I'm a CMU grad student, with my interest focus on Computer Vision, Deep Learning and Network Security.
During my undergrad study I was fortunate to be an intern with Jian Sun (Megvii/Face++), Song Han (MIT) and Alan Yuille (JHU). I have a track record of contributing to CNN efficient inference. Particularly, I designed channel pruning to effectively prune channels. I further proposed AMC to sample the design space of channel pruning via reinforcement learning, which greatly improved the performance.
I served as a reviewer for CVPR'19, ICLR'19, NIPS'18 and TIP.
We introduce a novel bounding box regression loss for learning bounding box transformation and localization variance together. The resulting localization variance is utilized in our new non-maximum suppression method to improve localization accuracy for object detection. On MS-COCO, we boost the AP of VGG-16 faster R-CNN from 23.6% to 29.1% with a single model and nearly no additional computational overhead. More importantly, our method improves the AP of ResNet-50 FPN fast R-CNN from 36.8% to 37.8%, which achieves state-of-the-art bounding box refinement result.
We propose a collection of three shift-based primitives for building efficient compact CNN-based networks.

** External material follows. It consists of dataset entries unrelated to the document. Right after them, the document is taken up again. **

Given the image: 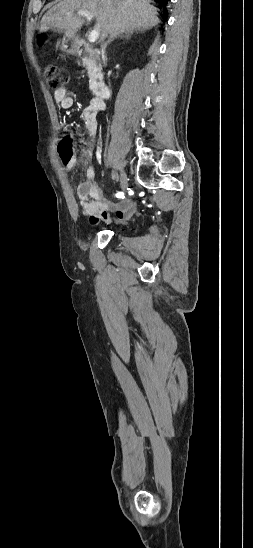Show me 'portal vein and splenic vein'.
<instances>
[{
    "label": "portal vein and splenic vein",
    "mask_w": 253,
    "mask_h": 548,
    "mask_svg": "<svg viewBox=\"0 0 253 548\" xmlns=\"http://www.w3.org/2000/svg\"><path fill=\"white\" fill-rule=\"evenodd\" d=\"M77 14L80 15V16L85 17L88 21H91L93 19V15L89 11H86V10H79V11H77ZM98 37H99V30L96 27L90 32V34L88 36V41L90 43H95L97 41Z\"/></svg>",
    "instance_id": "portal-vein-and-splenic-vein-1"
}]
</instances>
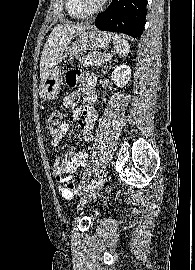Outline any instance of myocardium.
Here are the masks:
<instances>
[{
  "mask_svg": "<svg viewBox=\"0 0 195 270\" xmlns=\"http://www.w3.org/2000/svg\"><path fill=\"white\" fill-rule=\"evenodd\" d=\"M107 0H81L82 4L89 8L93 13L98 11Z\"/></svg>",
  "mask_w": 195,
  "mask_h": 270,
  "instance_id": "myocardium-1",
  "label": "myocardium"
}]
</instances>
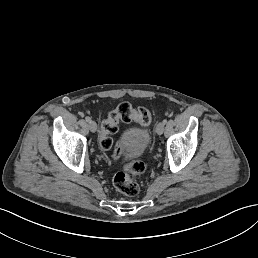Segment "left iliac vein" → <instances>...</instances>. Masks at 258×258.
<instances>
[{"label":"left iliac vein","mask_w":258,"mask_h":258,"mask_svg":"<svg viewBox=\"0 0 258 258\" xmlns=\"http://www.w3.org/2000/svg\"><path fill=\"white\" fill-rule=\"evenodd\" d=\"M165 127H166V126H165L164 122H159V124H158V126H157V129H156V130H157V132H158V133H160V134H161V133H163V132H164Z\"/></svg>","instance_id":"1"}]
</instances>
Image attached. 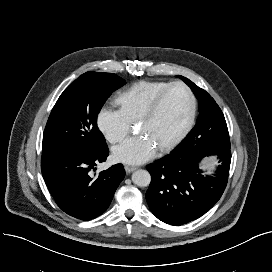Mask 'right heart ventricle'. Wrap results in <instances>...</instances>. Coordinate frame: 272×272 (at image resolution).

These three primitives (channel shift, address shift, shortcut shift) can reduce the inference time on GPU while maintains the prediction accuracy. These shift-based primitives only moves the pointer but avoids memory copy, thus very fast.
In this paper, we propose AMC: AutoML for Model Compression that leverage reinforcement learning to efficiently sample the design space and greatly improve the model compression quality.
In this paper, we introduce a new channel pruning method to accelerate very deep convolutional neural networks.Given a trained CNN model, we propose an iterative two-step algorithm to effectively prune each layer, by a LASSO regression based channel selection and least square reconstruction. We further generalize this algorithm to multi-layer and multi-branch cases. Our method reduces the accumulated error and enhance the compatibility with various architectures. Our pruned VGG-16 achieves the state-of-the-art results by 5x speed-up along with only 0.3% increase of error. More importantly, our method is able to accelerate modern networks like ResNet, Xception and suffers only 1.4%, 1.0% accuracy loss under 2x speed-up respectively, which is significant.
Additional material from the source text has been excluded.